但是对于8M的内存限制,要使用滚动数组。

时间复杂度为O(N*M)

---------算法2-----------
可以发现,如果我们只走直边的话,要走(N+M)*100长度。如果走C条斜边,那么要走(C*141.4213562373)+(N+M-C*2)*100 的长度。那么显然我们要尽可能使C更大,即多走斜边。

这样可以转化为经典的LIS模型。即把所有的斜边按照坐标排序,然后求最长的上升序列(x,y都要严格递增),走这样的斜边一定是最优的策略。于是我们可以求出C。

结果就是(C*141.4213562373)+(N+M-C*2)*100。

Vijos 1336其实就是这道题的数据加大版。

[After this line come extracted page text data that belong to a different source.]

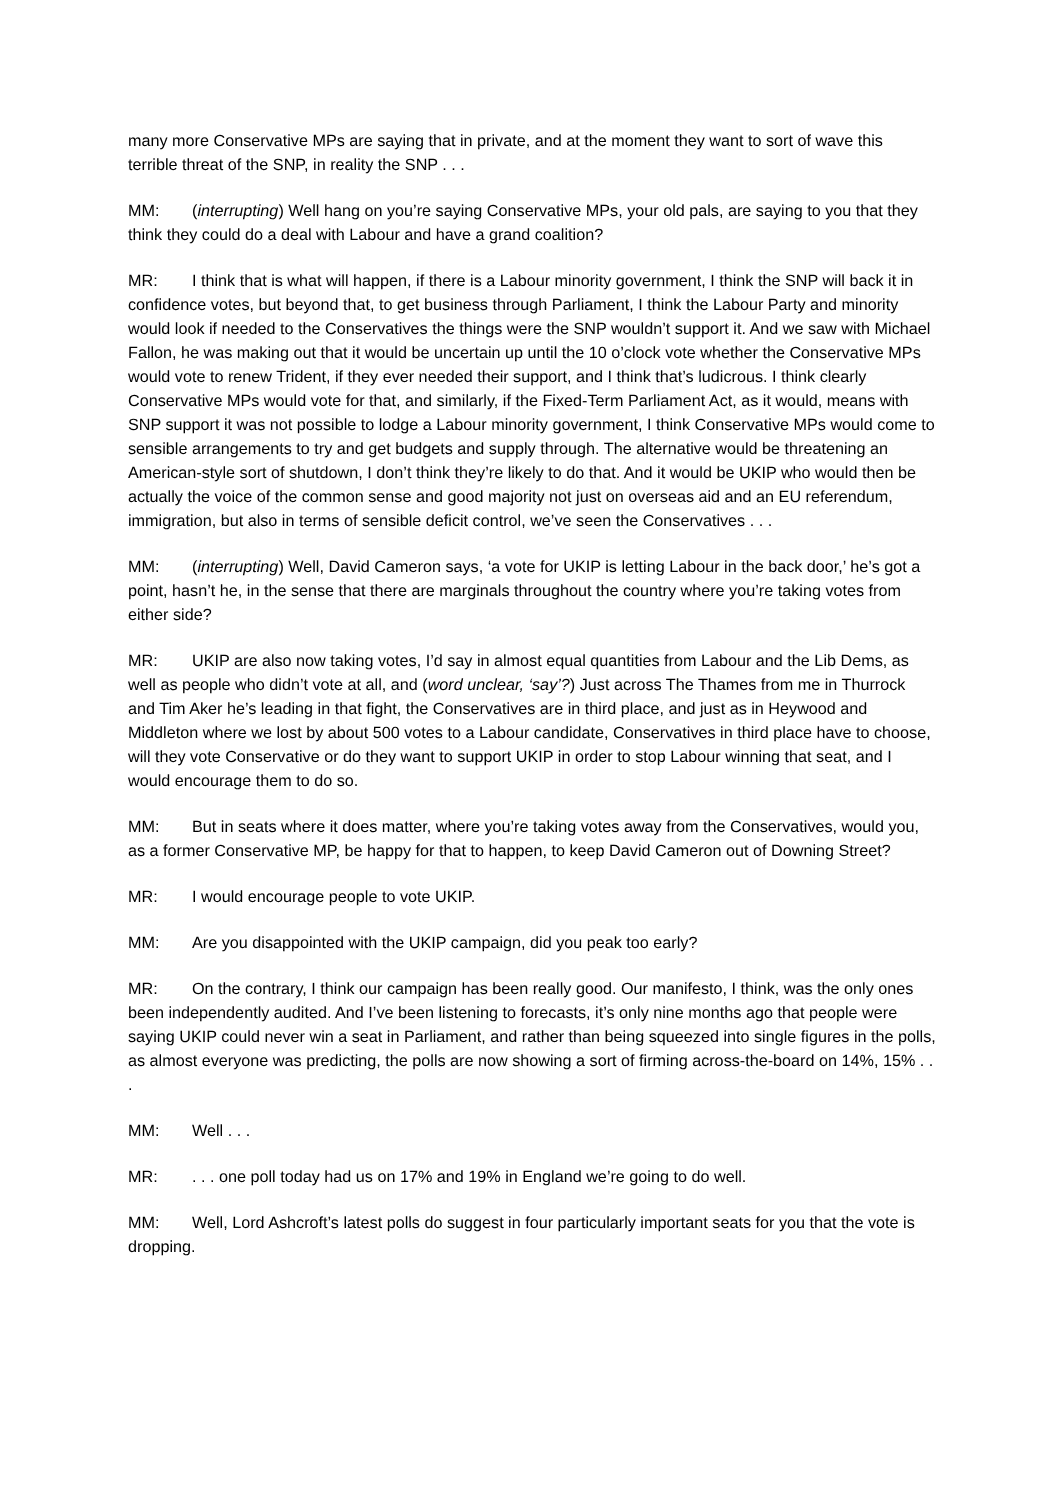many more Conservative MPs are saying that in private, and at the moment they want to sort of wave this terrible threat of the SNP, in reality the SNP . . .
MM: (interrupting) Well hang on you’re saying Conservative MPs, your old pals, are saying to you that they think they could do a deal with Labour and have a grand coalition?
MR: I think that is what will happen, if there is a Labour minority government, I think the SNP will back it in confidence votes, but beyond that, to get business through Parliament, I think the Labour Party and minority would look if needed to the Conservatives the things were the SNP wouldn’t support it. And we saw with Michael Fallon, he was making out that it would be uncertain up until the 10 o’clock vote whether the Conservative MPs would vote to renew Trident, if they ever needed their support, and I think that’s ludicrous. I think clearly Conservative MPs would vote for that, and similarly, if the Fixed-Term Parliament Act, as it would, means with SNP support it was not possible to lodge a Labour minority government, I think Conservative MPs would come to sensible arrangements to try and get budgets and supply through. The alternative would be threatening an American-style sort of shutdown, I don’t think they’re likely to do that. And it would be UKIP who would then be actually the voice of the common sense and good majority not just on overseas aid and an EU referendum, immigration, but also in terms of sensible deficit control, we’ve seen the Conservatives . . .
MM: (interrupting) Well, David Cameron says, ‘a vote for UKIP is letting Labour in the back door,’ he’s got a point, hasn’t he, in the sense that there are marginals throughout the country where you’re taking votes from either side?
MR: UKIP are also now taking votes, I’d say in almost equal quantities from Labour and the Lib Dems, as well as people who didn’t vote at all, and (word unclear, ‘say’?) Just across The Thames from me in Thurrock and Tim Aker he’s leading in that fight, the Conservatives are in third place, and just as in Heywood and Middleton where we lost by about 500 votes to a Labour candidate, Conservatives in third place have to choose, will they vote Conservative or do they want to support UKIP in order to stop Labour winning that seat, and I would encourage them to do so.
MM: But in seats where it does matter, where you’re taking votes away from the Conservatives, would you, as a former Conservative MP, be happy for that to happen, to keep David Cameron out of Downing Street?
MR: I would encourage people to vote UKIP.
MM: Are you disappointed with the UKIP campaign, did you peak too early?
MR: On the contrary, I think our campaign has been really good. Our manifesto, I think, was the only ones been independently audited. And I’ve been listening to forecasts, it’s only nine months ago that people were saying UKIP could never win a seat in Parliament, and rather than being squeezed into single figures in the polls, as almost everyone was predicting, the polls are now showing a sort of firming across-the-board on 14%, 15% . . .
MM: Well . . .
MR:. . . one poll today had us on 17% and 19% in England we’re going to do well.
MM: Well, Lord Ashcroft’s latest polls do suggest in four particularly important seats for you that the vote is dropping.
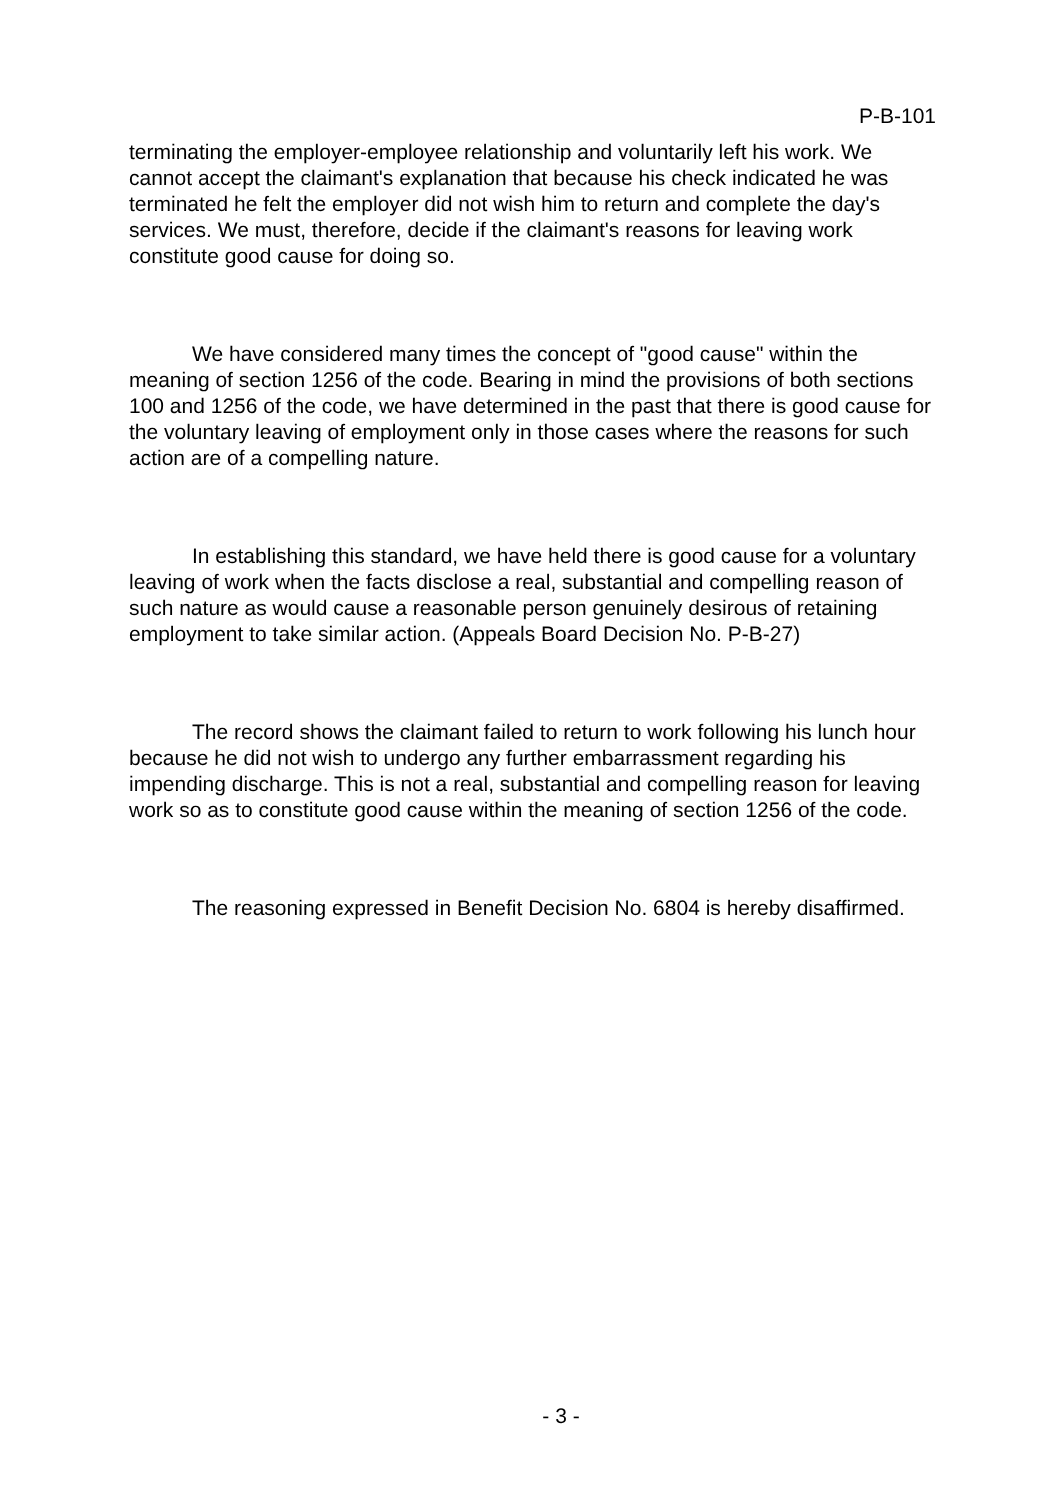P-B-101
terminating the employer-employee relationship and voluntarily left his work. We cannot accept the claimant's explanation that because his check indicated he was terminated he felt the employer did not wish him to return and complete the day's services. We must, therefore, decide if the claimant's reasons for leaving work constitute good cause for doing so.
We have considered many times the concept of "good cause" within the meaning of section 1256 of the code. Bearing in mind the provisions of both sections 100 and 1256 of the code, we have determined in the past that there is good cause for the voluntary leaving of employment only in those cases where the reasons for such action are of a compelling nature.
In establishing this standard, we have held there is good cause for a voluntary leaving of work when the facts disclose a real, substantial and compelling reason of such nature as would cause a reasonable person genuinely desirous of retaining employment to take similar action. (Appeals Board Decision No. P-B-27)
The record shows the claimant failed to return to work following his lunch hour because he did not wish to undergo any further embarrassment regarding his impending discharge. This is not a real, substantial and compelling reason for leaving work so as to constitute good cause within the meaning of section 1256 of the code.
The reasoning expressed in Benefit Decision No. 6804 is hereby disaffirmed.
- 3 -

对于较小的K和很大的N,M,只能用算法2解决。
Re: An O(K^2) solution
Послано abid1729 30 мар 2020 23:12
by translating.............

A solution for Chinese readers.Much clearer.

This problem has obvious dynamic programming strategies. First, don't think in terms of squares, consider vertices, so the target point is (N + 1, M + 1).

--------- Algorithm 1 -----------
The most intuitive idea is dynamic programming in terms of matrices.

Let the state F [i, j] be the shortest path to the point (i, j)

State transition equation
F [i, j] = Min
{
F [i-1, j] +100
F [i, j-1] +100
F [i-1, j-1] +141.4213562373
}

Boundary condition F [0,0] = 0

F [N + 1, M + 1] is the result.

But for the 8M memory limit, a rolling array is used.

Time complexity is O (N * M)

--------- Algorithm 2 -----------
It can be found that if we only go straight, we have to go to (N + M) * 100 length. If you take the C hypotenuse, then you have to take the length of (C * 141.4213562373) + (N + M-C * 2) * 100. So obviously we want to make C as large as possible, that is, take more hypotenuse.

This can be transformed into a classic LIS model. That is, sort all the hypotenuses according to the coordinates, and then find the longest ascending sequence (x, y must be strictly increased). Taking such hypotenuses must be the optimal strategy. Then we can find C.

The result is (C * 141.4213562373) + (N + M-C * 2) * 100.

Vijos 1336 is actually an enlarged version of this question. For smaller K and large N, M, it can only be solved by algorithm 2.